● WHAT IS REQUIRED
In full and without edits, write out the data that follows.

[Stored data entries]
——

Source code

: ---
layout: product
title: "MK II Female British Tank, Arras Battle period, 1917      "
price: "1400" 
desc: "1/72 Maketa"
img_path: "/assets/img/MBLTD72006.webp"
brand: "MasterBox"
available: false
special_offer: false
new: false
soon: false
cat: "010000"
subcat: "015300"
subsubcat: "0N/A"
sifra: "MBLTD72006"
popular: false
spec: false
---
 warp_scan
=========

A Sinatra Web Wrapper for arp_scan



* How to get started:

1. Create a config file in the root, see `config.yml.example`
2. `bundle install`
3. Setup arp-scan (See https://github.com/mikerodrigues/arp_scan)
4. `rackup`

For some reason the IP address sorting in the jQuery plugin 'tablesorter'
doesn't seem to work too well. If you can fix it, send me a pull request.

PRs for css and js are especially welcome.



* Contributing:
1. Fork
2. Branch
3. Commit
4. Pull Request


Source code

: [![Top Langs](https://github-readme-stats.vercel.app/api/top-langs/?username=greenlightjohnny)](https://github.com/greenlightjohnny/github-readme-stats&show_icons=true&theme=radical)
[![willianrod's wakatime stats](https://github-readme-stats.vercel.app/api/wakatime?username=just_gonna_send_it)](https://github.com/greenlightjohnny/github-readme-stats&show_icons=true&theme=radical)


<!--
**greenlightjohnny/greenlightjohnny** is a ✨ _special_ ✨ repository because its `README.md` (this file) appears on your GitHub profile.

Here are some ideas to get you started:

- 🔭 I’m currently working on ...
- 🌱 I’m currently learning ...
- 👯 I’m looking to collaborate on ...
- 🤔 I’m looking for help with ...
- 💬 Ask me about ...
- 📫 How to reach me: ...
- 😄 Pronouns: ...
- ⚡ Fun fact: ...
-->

——

● TASK SOLUTION
Source code

: ---
layout: product
title: "MK II Female British Tank, Arras Battle period, 1917      "
price: "1400" 
desc: "1/72 Maketa"
img_path: "/assets/img/MBLTD72006.webp"
brand: "MasterBox"
available: false
special_offer: false
new: false
soon: false
cat: "010000"
subcat: "015300"
subsubcat: "0N/A"
sifra: "MBLTD72006"
popular: false
spec: false
---
 warp_scan
=========

A Sinatra Web Wrapper for arp_scan



* How to get started:

1. Create a config file in the root, see `config.yml.example`
2. `bundle install`
3. Setup arp-scan (See https://github.com/mikerodrigues/arp_scan)
4. `rackup`

For some reason the IP address sorting in the jQuery plugin 'tablesorter'
doesn't seem to work too well. If you can fix it, send me a pull request.

PRs for css and js are especially welcome.



* Contributing:
1. Fork
2. Branch
3. Commit
4. Pull Request


Source code

: [![Top Langs](https://github-readme-stats.vercel.app/api/top-langs/?username=greenlightjohnny)](https://github.com/greenlightjohnny/github-readme-stats&show_icons=true&theme=radical)
[![willianrod's wakatime stats](https://github-readme-stats.vercel.app/api/wakatime?username=just_gonna_send_it)](https://github.com/greenlightjohnny/github-readme-stats&show_icons=true&theme=radical)


<!--
**greenlightjohnny/greenlightjohnny** is a ✨ _special_ ✨ repository because its `README.md` (this file) appears on your GitHub profile.

Here are some ideas to get you started:

- 🔭 I’m currently working on ...
- 🌱 I’m currently learning ...
- 👯 I’m looking to collaborate on ...
- 🤔 I’m looking for help with ...
- 💬 Ask me about ...
- 📫 How to reach me: ...
- 😄 Pronouns: ...
- ⚡ Fun fact: ...
-->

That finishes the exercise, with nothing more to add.